Let's see if I've got this straight. The NCAA suspends five Ohio State football players, including four high-profile starters, for doing something against NCAA rules and suspends them for the first five games next season. But it rules all of them can play against Arkansas in the Sugar Bowl game next week.
Raises the antennae of suspicion more than just a little bit. But OK, the NCAA is the NCAA and no one can quite figure out how and why the so-called august ruling body of collegiate athletics makes some of its bizarre decisions. Just another head-scratching verdict by the NCAA.

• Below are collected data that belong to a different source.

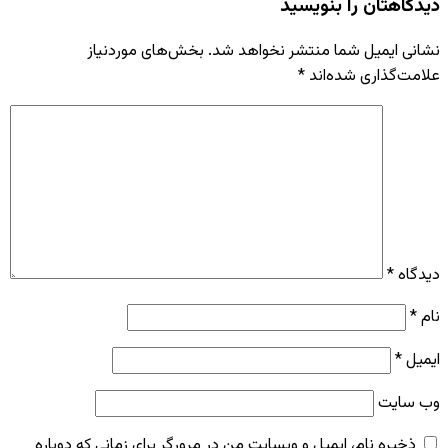
دیدگاهتان را بنویسید
نشانی ایمیل شما منتشر نخواهد شد.
بخش‌های موردنیاز
علامت‌گذاری شده‌اند
*
دیدگاه
*
نام
*
ایمیل
*
وب‌ سایت
ذخیره نام، ایمیل و وبسایت من در مرورگر برای زمانی که دوباره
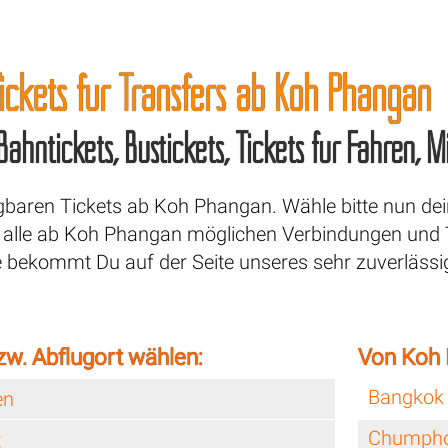
ickets für Transfers ab
Koh Phangan
 Bahntickets, Bustickets, Tickets für Fähren,
ügbaren Tickets ab Koh Phangan. Wähle bitte nun dei
lle ab Koh Phangan möglichen Verbindungen und T
e bekommt Du auf der Seite unseres sehr zuverläss
zw. Abflugort wählen:
Von Koh 
Bangkok
en
Chumph
t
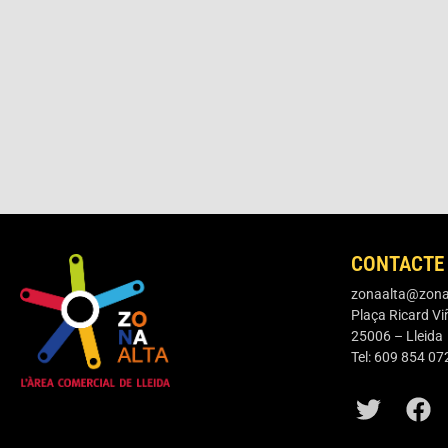
CONTACTE
zonaalta@zonaa
Plaça Ricard Viñ
25006 – Lleida
Tel: 609 854 07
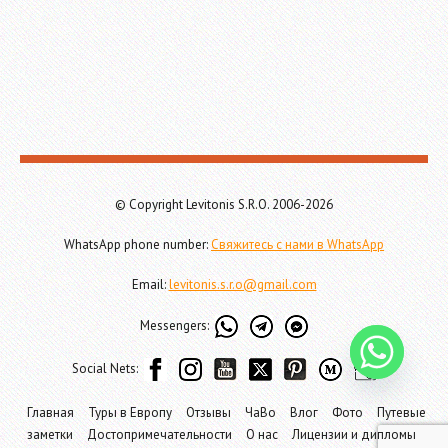
© Copyright Levitonis S.R.O. 2006-2026
WhatsApp phone number:
Свяжитесь с нами в WhatsApp
Email:
levitonis.s.r.o@gmail.com
Messengers:
Social Nets:
Главная
Туры в Европу
Отзывы
ЧаВо
Влог
Фото
Путевые
заметки
Достопримечательности
О нас
Лицензии и дипломы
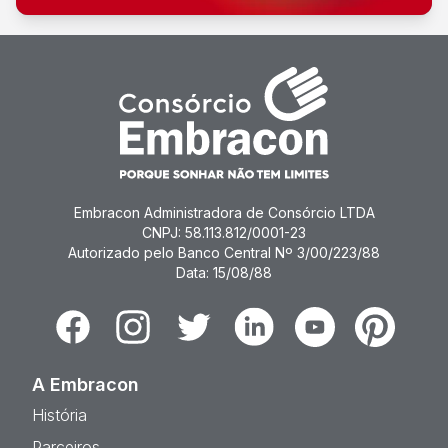
Embracon Administradora de Consórcio LTDA
CNPJ: 58.113.812/0001-23
Autorizado pelo Banco Central Nº 3/00/223/88
Data: 15/08/88
Facebook
Instagram
Twitter
Linkedin
Youtube
Pinterest
A Embracon
História
Parceiros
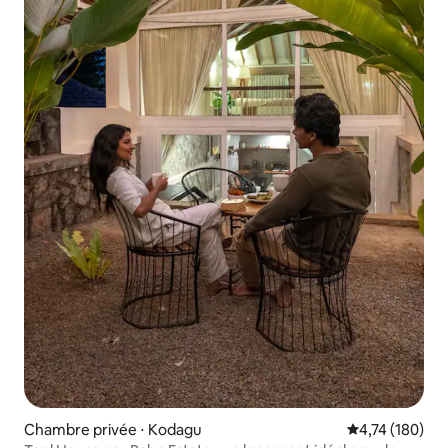
Chambre privée ⋅ Kodagu
Évaluation moy
4,74 (180)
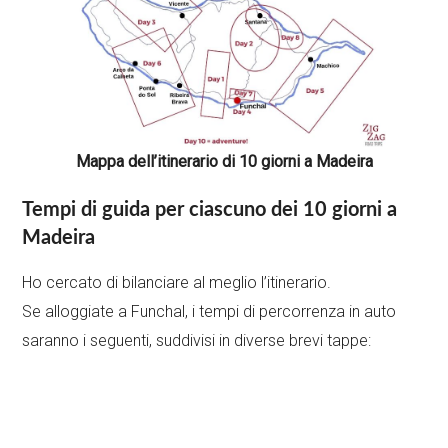
Mappa dell’itinerario di 10 giorni a Madeira
Tempi di guida per ciascuno dei 10 giorni a
Madeira
Ho cercato di bilanciare al meglio l’itinerario.
Se alloggiate a Funchal, i tempi di percorrenza in auto
saranno i seguenti, suddivisi in diverse brevi tappe:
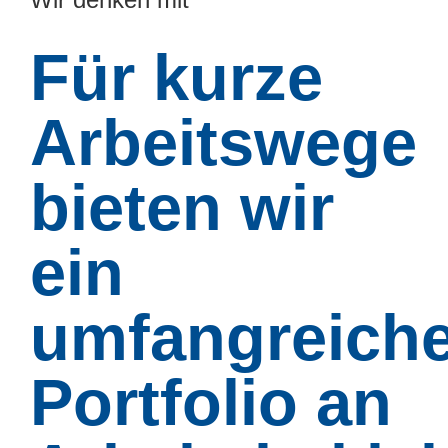
Für kurze
Arbeitswege
bieten wir
ein
umfangreich
Portfolio an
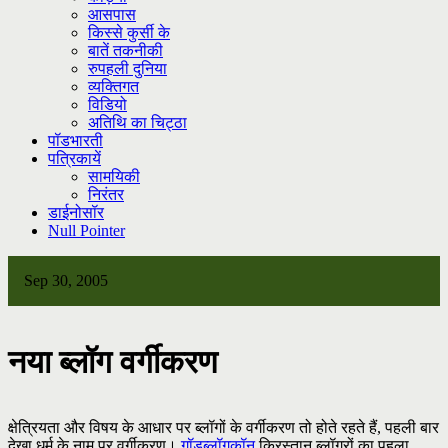
आसपास
किस्से कुर्सी के
बातें तकनीकी
रुपहली दुनिया
व्यक्तिगत
विडियो
अतिथि का चिट्ठा
पॉडभारती
पत्रिकायें
सामयिकी
निरंतर
डाईनोसॉर
Null Pointer
Sep 30, 2005
नया ब्लॉग वर्गीकरण
क्षेत्रियता और विषय के आधार पर ब्लॉगों के वर्गीकरण तो होते रहते हैं, पहली बार
देखा धर्म के नाम पर वर्गीकरण।
गॉडब्लॉगकॉन
क्रिस्तान ब्लॉगरों का पहला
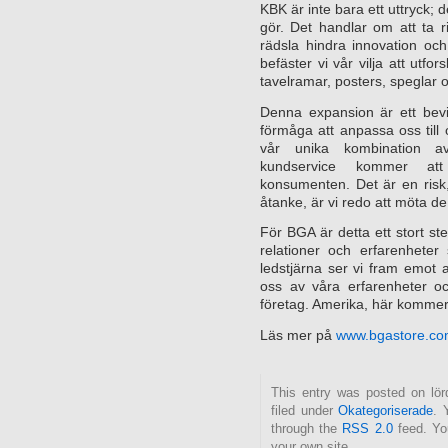
KBK är inte bara ett uttryck; 
gör. Det handlar om att ta r
rädsla hindra innovation och
befäster vi vår vilja att utfor
tavelramar, posters, speglar o
Denna expansion är ett bevi
förmåga att anpassa oss till
vår unika kombination av
kundservice kommer at
konsumenten. Det är en risk
åtanke, är vi redo att möta d
För BGA är detta ett stort st
relationer och erfarenhet
ledstjärna ser vi fram emot
oss av våra erfarenheter oc
företag. Amerika, här kommer 
Läs mer på
www.bgastore.c
This entry was posted on lör
filed under
Okategoriserade
. 
through the
RSS 2.0
feed. Y
your own site.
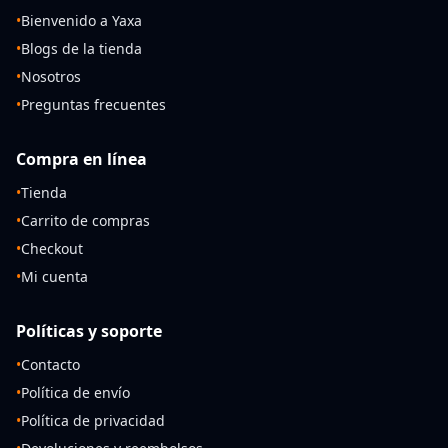
•
Bienvenido a Yaxa
•
Blogs de la tienda
•
Nosotros
•
Preguntas frecuentes
Compra en línea
•
Tienda
•
Carrito de compras
•
Checkout
•
Mi cuenta
Políticas y soporte
•
Contacto
•
Política de envío
•
Política de privacidad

Then came a report that the executive director of the Sugar Bowl, after discovering such OSU stars as Terrelle Pryor, Devier Posey, Dan Herron and Mike Adams were among the guilty parties, lobbied long and hard (i.e. begged) the NCAA (presumably) to wait until next season to begin the suspensions. Without Pryor, Posey and Herron, the OSU offense is, well, exceedingly mediocre. And that's being kind.

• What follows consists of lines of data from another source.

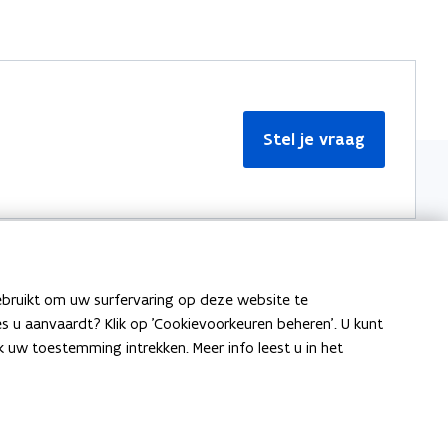
Stel je vraag
ebruikt om uw surfervaring op deze website te
Meer informatie
ies u aanvaardt? Klik op 'Cookievoorkeuren beheren'. U kunt
uw toestemming intrekken. Meer info leest u in het
Over Team Taaladvies
Publicaties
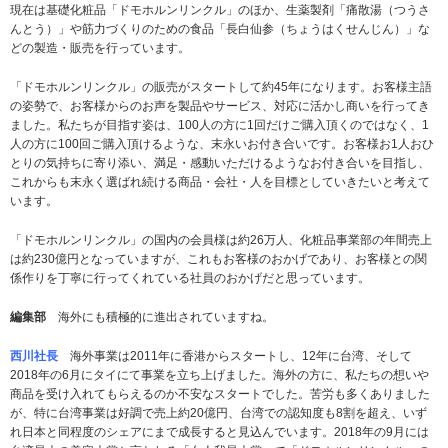
現在は基礎化粧品「ドモホルンリンクル」のほか、生薬製剤「痛散湯（つうさ
んとう）」や筋力づくりのための食品「長白仙参（ちょうはくせんじん）」な
どの製造・販売を行っています。
「ドモホルンリンクル」の販売がスタートして約45年になります。お客様主語
の姿勢で、お客様からのお声を製品やサービス、対応に活かし商いを行ってき
ました。私たちが目指す姿は、100人の方に1回だけご購入頂くのではなく、1
人の方に100回ご購入頂けるような、末永いお付き合いです。お客様お1人おひ
とりの気持ちに寄り添い、満足・感動いただけるようなお付き合いを目指し、
これからも末永く選ばれ続ける商品・会社・人を目標としていきたいと考えて
います。
「ドモホルンリンクル」の国内の会員様は約26万人、化粧品事業部の年間売上
は約230億円となっていますが、これもお客様のおかげであり、お客様との関
係作りを丁寧に行ってくれている社員のおかげだと思っています。
編集部
海外にも積極的に進出されていますね。
西川社長
海外事業は2011年に香港からスタートし、12年に台湾、そして
2018年の6月にタイにて事業を立ち上げました。海外の方に、私たちの想いや
商品を受け入れてもらえるのか不安なスタートでした。苦労も多くありました
が、特に台湾事業は好調で売上約20億円、台湾での認知度も8割を超え、いず
れ日本と同程度のシェアにまで成長すると見込んでいます。2018年の9月には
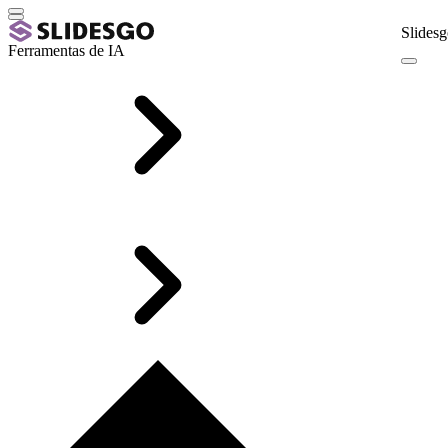
Slidesg
Ferramentas de IA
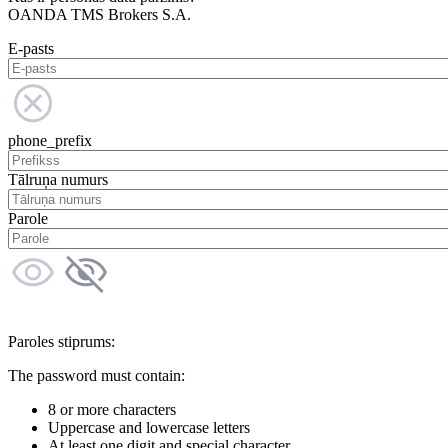
OANDA TMS Brokers S.A.
E-pasts
phone_prefix
Tālruņa numurs
Parole
Paroles stiprums:
The password must contain:
8 or more characters
Uppercase and lowercase letters
At least one digit and special character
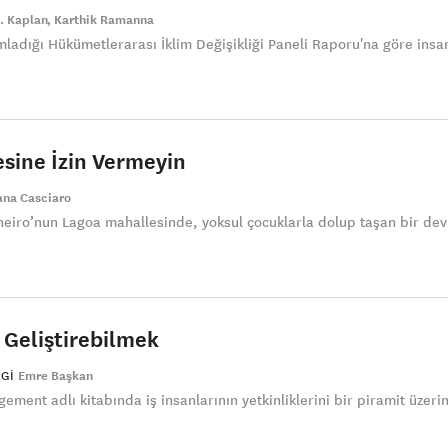
. Kaplan
Karthik Ramanna
ladığı Hükümetlerarası İklim Değişikliği Paneli Raporu'na göre insa
esine İzin Vermeyin
ana Casciaro
neiro’nun Lagoa mahallesinde, yoksul çocuklarla dolup taşan bir dev
 Geliştirebilmek
GI
Emre Başkan
ment adlı kitabında iş insanlarının yetkinliklerini bir piramit üzeri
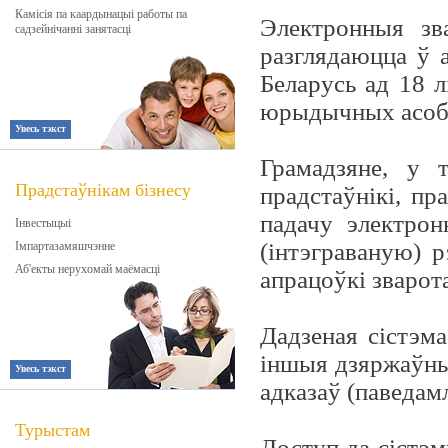
Камісія па каардынацыі работы па
Электронныя зв
садзейнічанні занятасці
разглядаюцца ў а
Беларусь ад 18 л
юрыдычных асоб
Увесь тэкст
Грамадзяне, у 
Прадстаўнікам бізнесу
прадстаўнікі, п
падачу электрон
Інвестыцыі
(інтэграваную) 
Імпартазамяшчэнне
Аб'екты нерухомай маёмасці
апрацоўкі зварот
Дадзеная сістэм
іншыя дзяржаўны
Увесь тэкст
адказаў (паведамл
Турыстам
Доступ да сістэм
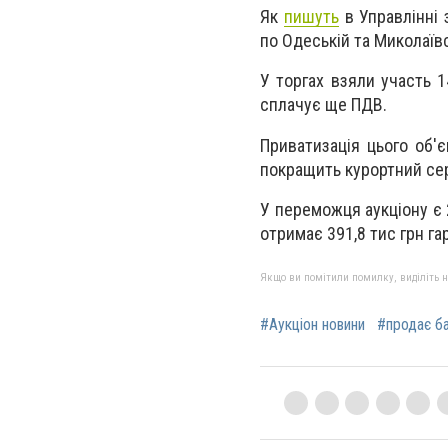
Як
пишуть
в Управлінні 
по Одеській та Миколаївс
У торгах взяли участь 
сплачує ще ПДВ.
Приватизація цього об'є
покращить курортний сер
У переможця аукціону є 
отримає 391,8 тис грн га
Якщо ви помітили помилку, виділіть нео
#Аукціон новини
#продає ба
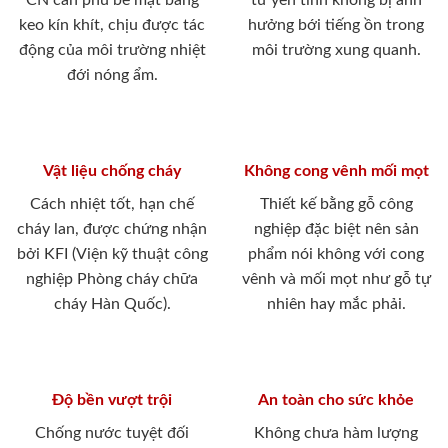
CN cán phủ bề mặt bằng
tư yên tĩnh không bị ảnh
keo kín khít, chịu được tác
hưởng bới tiếng ồn trong
động của môi trường nhiệt
môi trường xung quanh.
đới nóng ẩm.
Vật liệu chống cháy
Không cong vênh mối mọt
Cách nhiệt tốt, hạn chế
Thiết kế bằng gỗ công
cháy lan, được chứng nhận
nghiệp đặc biệt nên sản
bởi KFI (Viện kỹ thuật công
phẩm nói không với cong
nghiệp Phòng cháy chữa
vênh và mối mọt như gỗ tự
cháy Hàn Quốc).
nhiên hay mắc phải.
Độ bền vượt trội
An toàn cho sức khỏe
Chống nước tuyệt đối
Không chưa hàm lượng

OK, said the NCAA. We understand the OSU-Arkansas game won't be nearly as competitive without those players. So why not. Suspensions start next season. Case closed.
And now, Buckeyes coach Jim Tressel reveals he extracted a promise from the guilty parties to return to school next season in exchange for playing in the Sugar Bowl game. If you choose not to return and play next season, you won't suit up against Arkansas. Make your choice. The players took the coach up on his deal and will go against the Razorbacks.

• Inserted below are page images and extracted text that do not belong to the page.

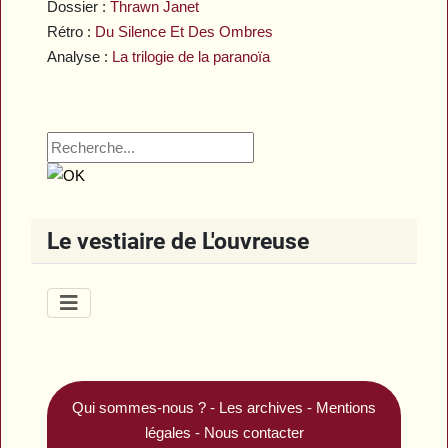
Dossier :
Thrawn Janet
Rétro :
Du Silence Et Des Ombres
Analyse :
La trilogie de la paranoïa
Le vestiaire de L'ouvreuse
Qui sommes-nous ?
-
Les archives
-
Mentions
légales
-
Nous contacter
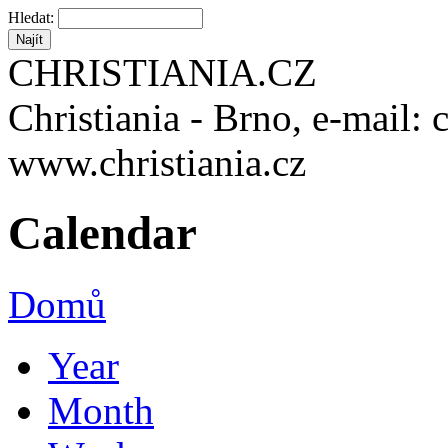
Hledat:
CHRISTIANIA.CZ
Christiania - Brno, e-mail: 
www.christiania.cz
Calendar
Domů
Year
Month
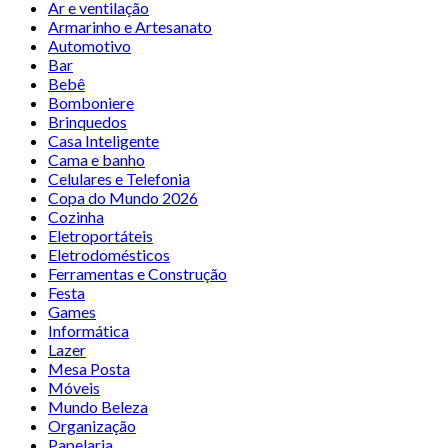
Ar e ventilação
Armarinho e Artesanato
Automotivo
Bar
Bebê
Bomboniere
Brinquedos
Casa Inteligente
Cama e banho
Celulares e Telefonia
Copa do Mundo 2026
Cozinha
Eletroportáteis
Eletrodomésticos
Ferramentas e Construção
Festa
Games
Informática
Lazer
Mesa Posta
Móveis
Mundo Beleza
Organização
Papelaria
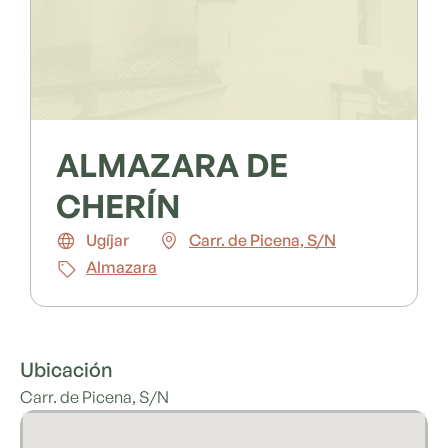
ALMAZARA DE
CHERÍN
Ugíjar
Carr. de Picena, S/N
Almazara
Ubicación
Carr. de Picena, S/N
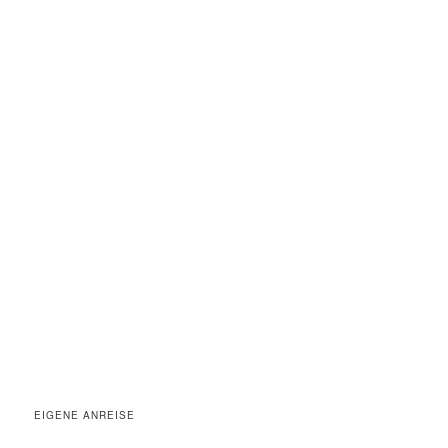
EIGENE ANREISE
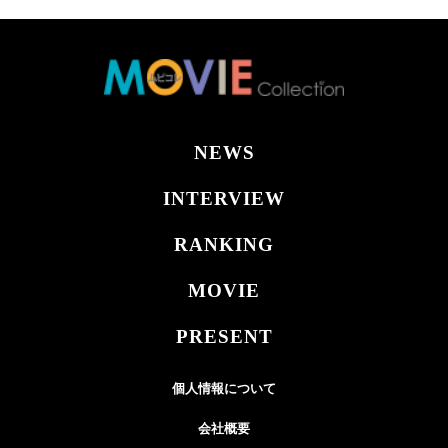
NEWS
INTERVIEW
RANKING
MOVIE
PRESENT
個人情報について
会社概要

It seems Tressel, normally a straight shooter, has developed a weak spot, all in the name of winning. Of course he wants Pryor at quarterback, Herron running the ball and Posey catching it. Why wouldn't he? They are his three best players on offense. The Buckeyes wouldn't stand much of a chance against Arkansas without them. So he decided to deal.
I might be way off here, but that little arrangement he struck with his star players smacks of either coercion, bribery or extortion. Perhaps all three or a combination thereof. It also smacks of desperation.
So now, Tressel enters the Sugar Bowl game with a full complement of artillery on offense. And he very well might win the game as a result. But what if those players who took the deal decide to renege? What if they see stars and dollar signs circling around them come April when the National Football League college draft takes place?
That's a scenario Tressel is gambling won't eventuate. If it does, however, and Pryor, Posey and Herron (and maybe Adams) bolt for the riches of professional football, the OSU coach will have learned a valuable lesson.
Never trust your players as much as they trust you.